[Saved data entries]
::::::::

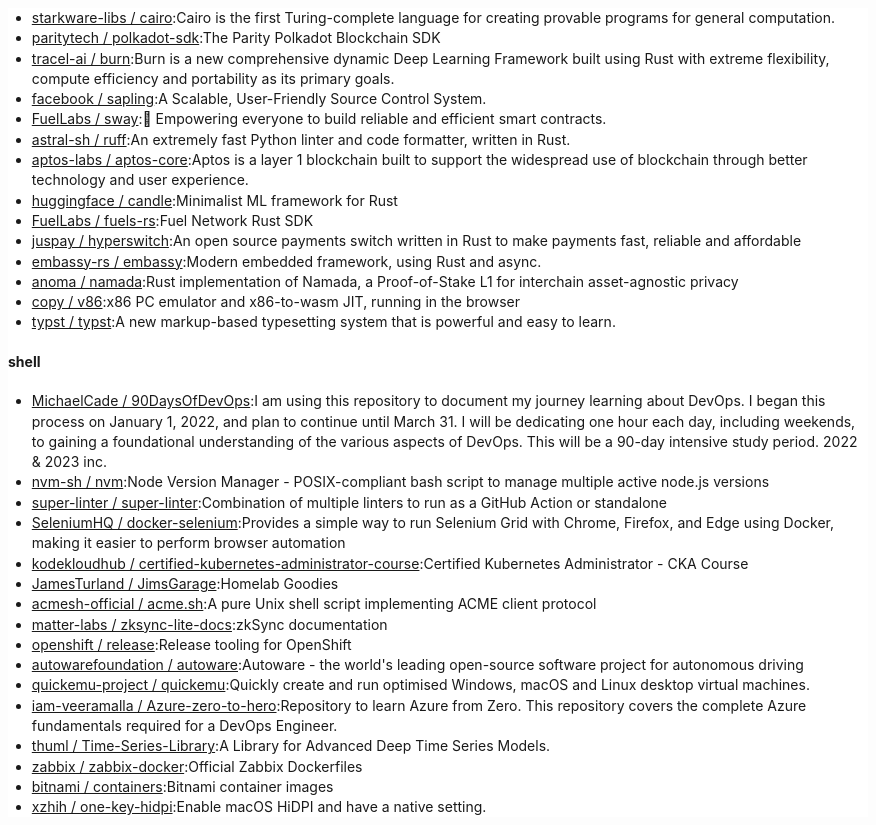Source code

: * [starkware-libs / cairo](https://github.com/starkware-libs/cairo):Cairo is the first Turing-complete language for creating provable programs for general computation.
* [paritytech / polkadot-sdk](https://github.com/paritytech/polkadot-sdk):The Parity Polkadot Blockchain SDK
* [tracel-ai / burn](https://github.com/tracel-ai/burn):Burn is a new comprehensive dynamic Deep Learning Framework built using Rust with extreme flexibility, compute efficiency and portability as its primary goals.
* [facebook / sapling](https://github.com/facebook/sapling):A Scalable, User-Friendly Source Control System.
* [FuelLabs / sway](https://github.com/FuelLabs/sway):🌴 Empowering everyone to build reliable and efficient smart contracts.
* [astral-sh / ruff](https://github.com/astral-sh/ruff):An extremely fast Python linter and code formatter, written in Rust.
* [aptos-labs / aptos-core](https://github.com/aptos-labs/aptos-core):Aptos is a layer 1 blockchain built to support the widespread use of blockchain through better technology and user experience.
* [huggingface / candle](https://github.com/huggingface/candle):Minimalist ML framework for Rust
* [FuelLabs / fuels-rs](https://github.com/FuelLabs/fuels-rs):Fuel Network Rust SDK
* [juspay / hyperswitch](https://github.com/juspay/hyperswitch):An open source payments switch written in Rust to make payments fast, reliable and affordable
* [embassy-rs / embassy](https://github.com/embassy-rs/embassy):Modern embedded framework, using Rust and async.
* [anoma / namada](https://github.com/anoma/namada):Rust implementation of Namada, a Proof-of-Stake L1 for interchain asset-agnostic privacy
* [copy / v86](https://github.com/copy/v86):x86 PC emulator and x86-to-wasm JIT, running in the browser
* [typst / typst](https://github.com/typst/typst):A new markup-based typesetting system that is powerful and easy to learn.

#### shell
* [MichaelCade / 90DaysOfDevOps](https://github.com/MichaelCade/90DaysOfDevOps):I am using this repository to document my journey learning about DevOps. I began this process on January 1, 2022, and plan to continue until March 31. I will be dedicating one hour each day, including weekends, to gaining a foundational understanding of the various aspects of DevOps. This will be a 90-day intensive study period. 2022 & 2023 inc.
* [nvm-sh / nvm](https://github.com/nvm-sh/nvm):Node Version Manager - POSIX-compliant bash script to manage multiple active node.js versions
* [super-linter / super-linter](https://github.com/super-linter/super-linter):Combination of multiple linters to run as a GitHub Action or standalone
* [SeleniumHQ / docker-selenium](https://github.com/SeleniumHQ/docker-selenium):Provides a simple way to run Selenium Grid with Chrome, Firefox, and Edge using Docker, making it easier to perform browser automation
* [kodekloudhub / certified-kubernetes-administrator-course](https://github.com/kodekloudhub/certified-kubernetes-administrator-course):Certified Kubernetes Administrator - CKA Course
* [JamesTurland / JimsGarage](https://github.com/JamesTurland/JimsGarage):Homelab Goodies
* [acmesh-official / acme.sh](https://github.com/acmesh-official/acme.sh):A pure Unix shell script implementing ACME client protocol
* [matter-labs / zksync-lite-docs](https://github.com/matter-labs/zksync-lite-docs):zkSync documentation
* [openshift / release](https://github.com/openshift/release):Release tooling for OpenShift
* [autowarefoundation / autoware](https://github.com/autowarefoundation/autoware):Autoware - the world's leading open-source software project for autonomous driving
* [quickemu-project / quickemu](https://github.com/quickemu-project/quickemu):Quickly create and run optimised Windows, macOS and Linux desktop virtual machines.
* [iam-veeramalla / Azure-zero-to-hero](https://github.com/iam-veeramalla/Azure-zero-to-hero):Repository to learn Azure from Zero. This repository covers the complete Azure fundamentals required for a DevOps Engineer.
* [thuml / Time-Series-Library](https://github.com/thuml/Time-Series-Library):A Library for Advanced Deep Time Series Models.
* [zabbix / zabbix-docker](https://github.com/zabbix/zabbix-docker):Official Zabbix Dockerfiles
* [bitnami / containers](https://github.com/bitnami/containers):Bitnami container images
* [xzhih / one-key-hidpi](https://github.com/xzhih/one-key-hidpi):Enable macOS HiDPI and have a native setting.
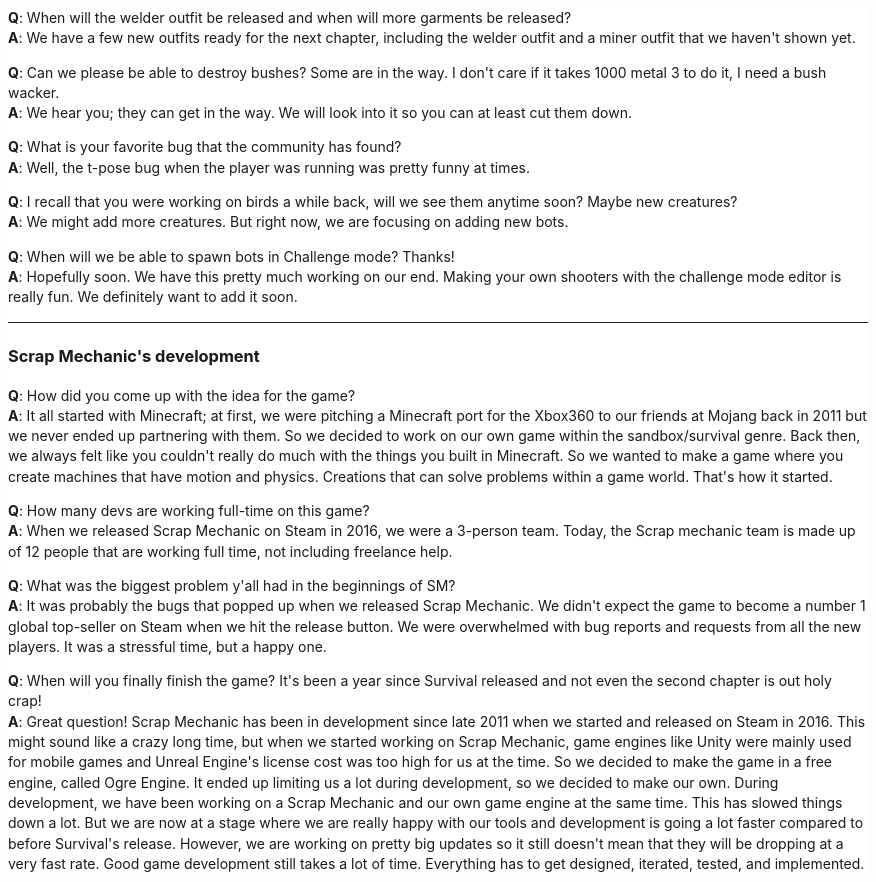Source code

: **Q**: When will the welder outfit be released and when will more garments be
released?<br/> **A**: We have a few new outfits ready for the next chapter,
including the welder outfit and a miner outfit that we haven't shown yet.

**Q**: Can we please be able to destroy bushes? Some are in the way. I don't
care if it takes 1000 metal 3 to do it, I need a bush wacker.<br/> **A**: We
hear you; they can get in the way. We will look into it so you can at least cut
them down.

**Q**: What is your favorite bug that the community has found?<br/> **A**: Well,
the t-pose bug when the player was running was pretty funny at times.

**Q**: I recall that you were working on birds a while back, will we see them
anytime soon? Maybe new creatures?<br/> **A**: We might add more creatures. But
right now, we are focusing on adding new bots.

**Q**: When will we be able to spawn bots in Challenge mode? Thanks!<br/> **A**:
Hopefully soon. We have this pretty much working on our end. Making your own
shooters with the challenge mode editor is really fun. We definitely want to add
it soon.

---

### Scrap Mechanic's development

**Q**: How did you come up with the idea for the game?<br/> **A**: It all
started with Minecraft; at first, we were pitching a Minecraft port for the
Xbox360 to our friends at Mojang back in 2011 but we never ended up partnering
with them. So we decided to work on our own game within the sandbox/survival
genre. Back then, we always felt like you couldn't really do much with the
things you built in Minecraft. So we wanted to make a game where you create
machines that have motion and physics. Creations that can solve problems within
a game world. That's how it started.

**Q**: How many devs are working full-time on this game?<br/> **A**: When we
released Scrap Mechanic on Steam in 2016, we were a 3-person team. Today, the
Scrap mechanic team is made up of 12 people that are working full time, not
including freelance help.

**Q**: What was the biggest problem y'all had in the beginnings of SM?<br/>
**A**: It was probably the bugs that popped up when we released Scrap Mechanic.
We didn't expect the game to become a number 1 global top-seller on Steam when
we hit the release button. We were overwhelmed with bug reports and requests
from all the new players. It was a stressful time, but a happy one.

**Q**: When will you finally finish the game? It's been a year since Survival
released and not even the second chapter is out holy crap!<br/> **A**: Great
question! Scrap Mechanic has been in development since late 2011 when we started
and released on Steam in 2016. This might sound like a crazy long time, but when
we started working on Scrap Mechanic, game engines like Unity were mainly used
for mobile games and Unreal Engine's license cost was too high for us at the
time. So we decided to make the game in a free engine, called Ogre Engine. It
ended up limiting us a lot during development, so we decided to make our own.
During development, we have been working on a Scrap Mechanic and our own game
engine at the same time. This has slowed things down a lot. But we are now at a
stage where we are really happy with our tools and development is going a lot
faster compared to before Survival's release. However, we are working on pretty
big updates so it still doesn't mean that they will be dropping at a very fast
rate. Good game development still takes a lot of time. Everything has to get
designed, iterated, tested, and implemented.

::::::::

[Try it]
Copy out the lines of the last row verbatim, from the line containing "game?<br/> **A**: When we" through the line containing "from all the", including both.

[Expected answer]
**Q**: How many devs are working full-time on this game?<br/> **A**: When we
released Scrap Mechanic on Steam in 2016, we were a 3-person team. Today, the
Scrap mechanic team is made up of 12 people that are working full time, not
including freelance help.

**Q**: What was the biggest problem y'all had in the beginnings of SM?<br/>
**A**: It was probably the bugs that popped up when we released Scrap Mechanic.
We didn't expect the game to become a number 1 global top-seller on Steam when
we hit the release button. We were overwhelmed with bug reports and requests
from all the new players. It was a stressful time, but a happy one.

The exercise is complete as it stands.